Brita was accused of having caused illness as well as economical damage to some of the city merchants by use of magic. She admitted to have used signeri (spells) and lövjeri (potions), but she denied having had any dealings with the Devil.

At this point, Sweden still adhered to the old law, were magic was prosecuted only when it was deemed to have caused injury or death, and not necessarily associated with Satan, as it was to become later. In the late 16th-century, however, Sweden was influenced by a new view from the continent, which associated all magic practices with Satan regardless of intent. This was eventually to lead to a reformed witch law in 1608, were all sorcery became punishable by death, and the 1590s signified a decade when witch trials became more common and this conflicted attitude were illustrated, such as in the case of Brita.

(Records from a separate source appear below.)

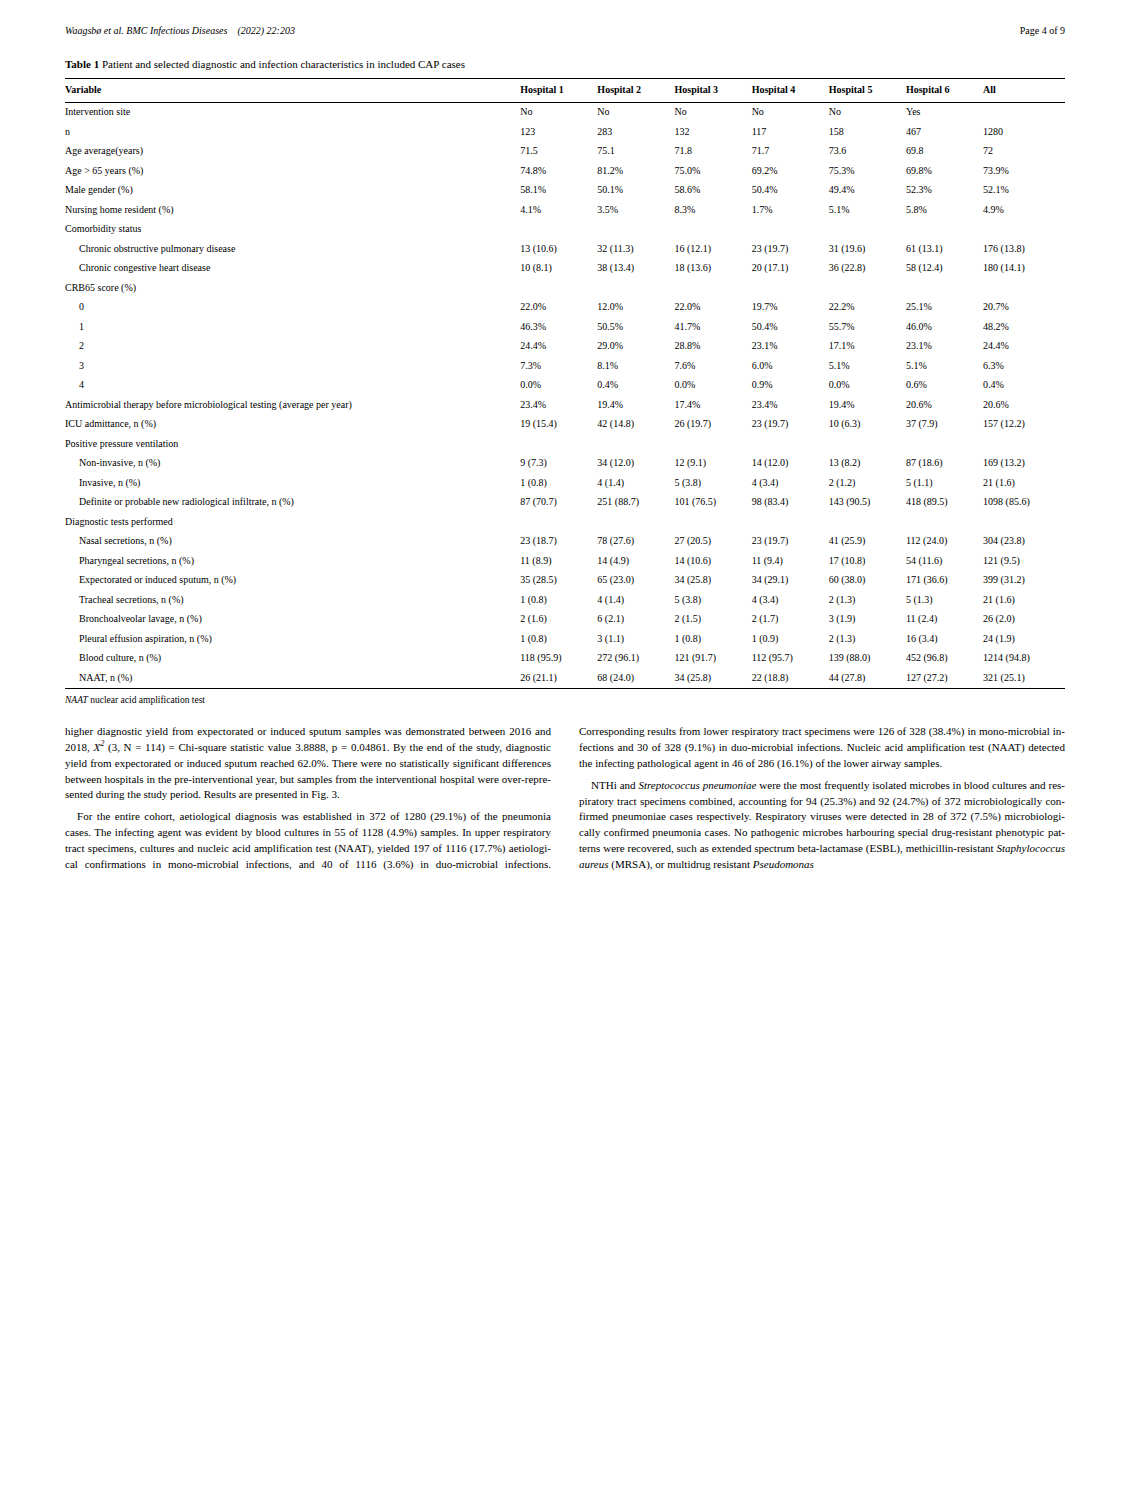Waagsbø et al. BMC Infectious Diseases (2022) 22:203
Page 4 of 9
Table 1 Patient and selected diagnostic and infection characteristics in included CAP cases
| Variable | Hospital 1 | Hospital 2 | Hospital 3 | Hospital 4 | Hospital 5 | Hospital 6 | All |
| --- | --- | --- | --- | --- | --- | --- | --- |
| Intervention site | No | No | No | No | No | Yes | |
| n | 123 | 283 | 132 | 117 | 158 | 467 | 1280 |
| Age average(years) | 71.5 | 75.1 | 71.8 | 71.7 | 73.6 | 69.8 | 72 |
| Age > 65 years (%) | 74.8% | 81.2% | 75.0% | 69.2% | 75.3% | 69.8% | 73.9% |
| Male gender (%) | 58.1% | 50.1% | 58.6% | 50.4% | 49.4% | 52.3% | 52.1% |
| Nursing home resident (%) | 4.1% | 3.5% | 8.3% | 1.7% | 5.1% | 5.8% | 4.9% |
| Comorbidity status | | | | | | | |
| Chronic obstructive pulmonary disease | 13 (10.6) | 32 (11.3) | 16 (12.1) | 23 (19.7) | 31 (19.6) | 61 (13.1) | 176 (13.8) |
| Chronic congestive heart disease | 10 (8.1) | 38 (13.4) | 18 (13.6) | 20 (17.1) | 36 (22.8) | 58 (12.4) | 180 (14.1) |
| CRB65 score (%) | | | | | | | |
| 0 | 22.0% | 12.0% | 22.0% | 19.7% | 22.2% | 25.1% | 20.7% |
| 1 | 46.3% | 50.5% | 41.7% | 50.4% | 55.7% | 46.0% | 48.2% |
| 2 | 24.4% | 29.0% | 28.8% | 23.1% | 17.1% | 23.1% | 24.4% |
| 3 | 7.3% | 8.1% | 7.6% | 6.0% | 5.1% | 5.1% | 6.3% |
| 4 | 0.0% | 0.4% | 0.0% | 0.9% | 0.0% | 0.6% | 0.4% |
| Antimicrobial therapy before microbiological testing (average per year) | 23.4% | 19.4% | 17.4% | 23.4% | 19.4% | 20.6% | 20.6% |
| ICU admittance, n (%) | 19 (15.4) | 42 (14.8) | 26 (19.7) | 23 (19.7) | 10 (6.3) | 37 (7.9) | 157 (12.2) |
| Positive pressure ventilation | | | | | | | |
| Non-invasive, n (%) | 9 (7.3) | 34 (12.0) | 12 (9.1) | 14 (12.0) | 13 (8.2) | 87 (18.6) | 169 (13.2) |
| Invasive, n (%) | 1 (0.8) | 4 (1.4) | 5 (3.8) | 4 (3.4) | 2 (1.2) | 5 (1.1) | 21 (1.6) |
| Definite or probable new radiological infiltrate, n (%) | 87 (70.7) | 251 (88.7) | 101 (76.5) | 98 (83.4) | 143 (90.5) | 418 (89.5) | 1098 (85.6) |
| Diagnostic tests performed | | | | | | | |
| Nasal secretions, n (%) | 23 (18.7) | 78 (27.6) | 27 (20.5) | 23 (19.7) | 41 (25.9) | 112 (24.0) | 304 (23.8) |
| Pharyngeal secretions, n (%) | 11 (8.9) | 14 (4.9) | 14 (10.6) | 11 (9.4) | 17 (10.8) | 54 (11.6) | 121 (9.5) |
| Expectorated or induced sputum, n (%) | 35 (28.5) | 65 (23.0) | 34 (25.8) | 34 (29.1) | 60 (38.0) | 171 (36.6) | 399 (31.2) |
| Tracheal secretions, n (%) | 1 (0.8) | 4 (1.4) | 5 (3.8) | 4 (3.4) | 2 (1.3) | 5 (1.3) | 21 (1.6) |
| Bronchoalveolar lavage, n (%) | 2 (1.6) | 6 (2.1) | 2 (1.5) | 2 (1.7) | 3 (1.9) | 11 (2.4) | 26 (2.0) |
| Pleural effusion aspiration, n (%) | 1 (0.8) | 3 (1.1) | 1 (0.8) | 1 (0.9) | 2 (1.3) | 16 (3.4) | 24 (1.9) |
| Blood culture, n (%) | 118 (95.9) | 272 (96.1) | 121 (91.7) | 112 (95.7) | 139 (88.0) | 452 (96.8) | 1214 (94.8) |
| NAAT, n (%) | 26 (21.1) | 68 (24.0) | 34 (25.8) | 22 (18.8) | 44 (27.8) | 127 (27.2) | 321 (25.1) |
NAAT nuclear acid amplification test
higher diagnostic yield from expectorated or induced sputum samples was demonstrated between 2016 and 2018, X2 (3, N = 114) = Chi-square statistic value 3.8888, p = 0.04861. By the end of the study, diagnostic yield from expectorated or induced sputum reached 62.0%. There were no statistically significant differences between hospitals in the pre-interventional year, but samples from the interventional hospital were over-represented during the study period. Results are presented in Fig. 3.
For the entire cohort, aetiological diagnosis was established in 372 of 1280 (29.1%) of the pneumonia cases. The infecting agent was evident by blood cultures in 55 of 1128 (4.9%) samples. In upper respiratory tract specimens, cultures and nucleic acid amplification test (NAAT), yielded 197 of 1116 (17.7%) aetiological confirmations in mono-microbial infections, and 40 of 1116 (3.6%) in duo-microbial infections. Corresponding results from lower respiratory tract specimens were 126 of 328 (38.4%) in mono-microbial infections and 30 of 328 (9.1%) in duo-microbial infections. Nucleic acid amplification test (NAAT) detected the infecting pathological agent in 46 of 286 (16.1%) of the lower airway samples.
NTHi and Streptococcus pneumoniae were the most frequently isolated microbes in blood cultures and respiratory tract specimens combined, accounting for 94 (25.3%) and 92 (24.7%) of 372 microbiologically confirmed pneumoniae cases respectively. Respiratory viruses were detected in 28 of 372 (7.5%) microbiologically confirmed pneumonia cases. No pathogenic microbes harbouring special drug-resistant phenotypic patterns were recovered, such as extended spectrum beta-lactamase (ESBL), methicillin-resistant Staphylococcus aureus (MRSA), or multidrug resistant Pseudomonas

Brita had confessed to practice magic, which made her a witch according to the new view on magic. However, she denied having made a Satan's pact, and the existing law did not provide for an interpretation of a person as a witch simply by using magic. Influenced by the witch trials in other countries such as Denmark, the court did discuss the use of torture, but a majority of the court members ruled against it. The court eventually stated "not to do more than the law of Sweden allows, which demands six witnesses or a full confession, before any is put to death".
Because she had admitted practicing magic, however, she was still deemed too dangerous for the court to let free, even though they could not judge her. She was therefore simply kept in prison.
In September 1595, Brita was released but banished from the city. The act was supported by her spouse Jöran Pipare, who "believed her as much of evil as the others". She is not mentioned anywhere after this.